(SOURCE DATA)
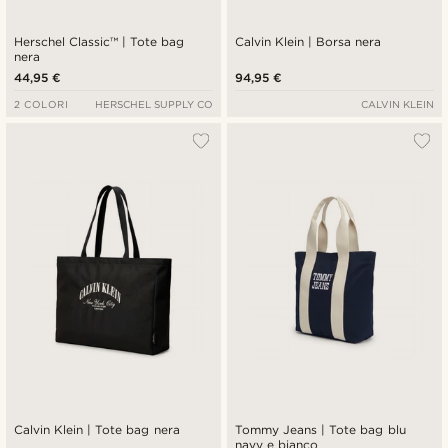
Herschel Classic™ | Tote bag
Calvin Klein | Borsa nera
nera
44,95 €
94,95 €
2 COLORI
HERSCHEL SUPPLY CO
CALVIN KLEIN
Calvin Klein | Tote bag nera
Tommy Jeans | Tote bag blu
navy e bianco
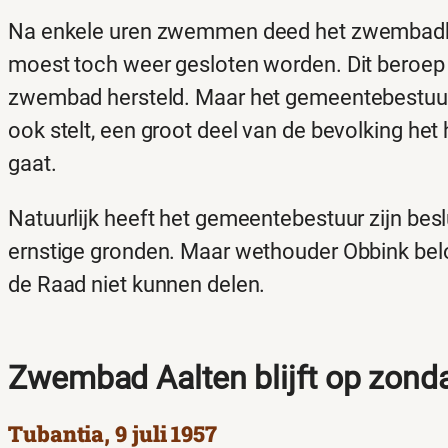
Na enkele uren zwemmen deed het zwembadbe
moest toch weer gesloten worden. Dit beroep h
zwembad hersteld. Maar het gemeentebestuur v
ook stelt, een groot deel van de bevolking het
gaat.
Natuurlijk heeft het gemeentebestuur zijn b
ernstige gronden. Maar wethouder Obbink be
de Raad niet kunnen delen.
Zwembad Aalten blijft op zond
Tubantia, 9 juli 1957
(End SOURCE DATA)
DESCRIPTION OF THE TASK – The answer must be the line containing "ook stelt, een" and every line after it to the end of the data, exactly as written.

OUTPUT FOR THIS TASK –
ook stelt, een groot deel van de bevolking het
gaat.
Natuurlijk heeft het gemeentebestuur zijn b
ernstige gronden. Maar wethouder Obbink be
de Raad niet kunnen delen.
Zwembad Aalten blijft op zond
Tubantia, 9 juli 1957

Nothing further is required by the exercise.